1 April 2020 (promise: no April Fools’ jokes today)
Epidemiological modeling is hard
A friend sent me this excellent FiveThirtyEight post, Why It’s So Freaking Hard To Make A Good COVID-19 Model. It’s an accessible read that gives real insight into why different models give such different results, and why even the best epidemiologists are constantly changing their forecasts. I wrote related posts, here and here, about why simple approaches to modelling have been the best approach so far (but have limited future use).
How healthy people die from COVID-19
From the excellent blog Pandemic Pondering: Why totally healthy people die from coronavirus:
[Y]oung people who die from COVID-19 infections have a very different illness. They seem to get acutely ill and develop a systemic attack on many of their organs. While these patients can also die from respiratory failure, there is no predisposing illness. They often have failure of the other organs. This is been ascribed to an acute inflammatory response, now being called “cytokine storm.”
[…]
People who die from acute coronavirus infection seem to have an exaggerated innate response and a delayed specific response, so that they fail to clear the virus. The body continues to flail at COVID-19 with inflammation in an attempt to wake up the immune system. However, this causes organ damage and can lead to death.
Should we be worried about oil prices?
A few days ago, a friend shared Goldman Sachs’ report on oil prices, which made my head spin. I had no idea that oil was so complicated, or the predicted near-to-medium-term future so counterintuitive.
I can’t share the report, but here is an article summarising the key points; and here is blog making similar points. Here are my highlights:
- Demand for oil has cratered, which obviously drives prices down.
- What is driving prices down even further is the lack of storage. Many oil wells are expensive to shut down and restart, so they keep pumping despite the lack of demand. But the world will quickly run out of storage given continued (even if reduced) supply and much lower demand.
- We are already hitting these storage constraints.
- The impact is different on different kind of oil producers. “Waterborn” oil producers (e.g., oil platforms in the North Sea) having direct access to tankers, which are an ample source of storage; while landlocked producers (e.g., the Permian basin in the US, Canada) face extremely limited storage.
- As a result, in some locations the price of oil could go negative as producers without access to storage pay others to remove it rather than shutting down their wells.
- So in the near term oil prices could be even more impacted.
- As if that wasn’t complicated enough, the report further predicts that oil prices will go up very significantly post-crisis–and that we will even face potential oil shortages.
- The reason is that the economic shock will take some of the world’s production capacity permanently off-line; and some of that capacity, once offline, will be uneconomical to bring back online. We believe the upstream sector could lose as much as 5.0 million b/d of oil supply capacity.”
- Goldman’s conclusion is that we could in fact face an oil shortage as a result, in 2021 or beyond, which could impact the economic recovery:
“This will likely be a game changer for the industry,” the bank said.

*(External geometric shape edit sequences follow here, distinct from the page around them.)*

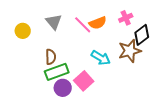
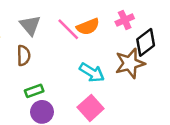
brown semicircle: (51, 57) -> (24, 55), moved
green rectangle: (57, 72) -> (34, 91), size x0.6
pink square: (84, 81) -> (91, 108), moved

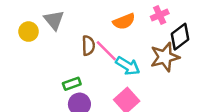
gray triangle: (30, 25) -> (54, 20), moved
pink line: (68, 29) -> (106, 51), moved
brown semicircle: (24, 55) -> (88, 46), moved

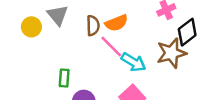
orange semicircle: (124, 21) -> (116, 23), moved
brown semicircle: (88, 46) -> (93, 26), moved
green rectangle: (72, 84) -> (64, 78), moved, turned -66

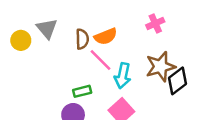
black diamond: (187, 32) -> (178, 81), moved
cyan arrow: (134, 62) -> (123, 76), turned 70
green rectangle: (64, 78) -> (82, 91), moved, turned 72

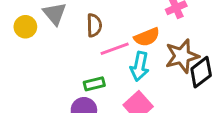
orange semicircle: (106, 36) -> (147, 37), moved
pink line: (100, 60) -> (115, 49), turned -65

“Big Oils will consolidate the best assets in the industry and will shed the worst … when the industry emerges from this downturn, there will be fewer companies of higher asset quality, but the capital constraints will remain.”
“Paradoxically, this will ultimately create an inflationary oil supply shock of historic proportions because so much oil production will be forced to be shut in,” it added.
Potential good news on serological tests?
A friend shared a Citi research report, published today (1 April 2020), with a positive outlook for the speed with which widespread serological (antibody) testing will be available in the US. I can’t share the report itself, but this article summarises the key points. Here are a few takeaways:
From the article:
“Citi’s global health-care, strategy and economics teams say governments and health-care providers will be able to supply 60% of U.S. individuals of working age with antibody tests by the end of April, and 95% by the end of May.”
“Individuals with elevated antibody levels will then be able to return to the workforce with minimal risk of reinfection or transmission, they say. How many? Such tests could enable between 20,000 and 400,000 of sidelined U.S. workers with previous exposure to COVID-19 to cease lockdown and immediately and safely return to work. Soon after, 90 million workers, representing 60% of the U.S. workforce, could return.”
Additional key points from the report (my summary of what Citi says, not my point of view):
- This would be a significant positive for equity markets.
- There could be 160K and 3.2M undiagnosed cases of COVID-19 in the US.
- “Antibody based testing for COVID-19 is inexpensive, rapidly scalable: [A]ntibody based SARS-CoV2 testing requires small volume blood sampling either by a pin prick or phlebotomy. It has zero operator error (such as poor sampling through incompetent nasopharyngeal swabbing required for PCR). The currently available point of care tests indicate after 15 minutes whether a patient has detectable antibodies to SARS-CoV2.”
- If so, the healthcare sector could be significantly undervalued at the moment.
Citi envisions four main benefits:
- Lower COVID-19 and non-COVID-19 related fatalities by allowing sidelined
healthcare professionals and key personnel to return to work. - Restart the economy.
- Shift back to contact tracing using PCR testing.
- Longitudinal sampling to determine durability of resistance.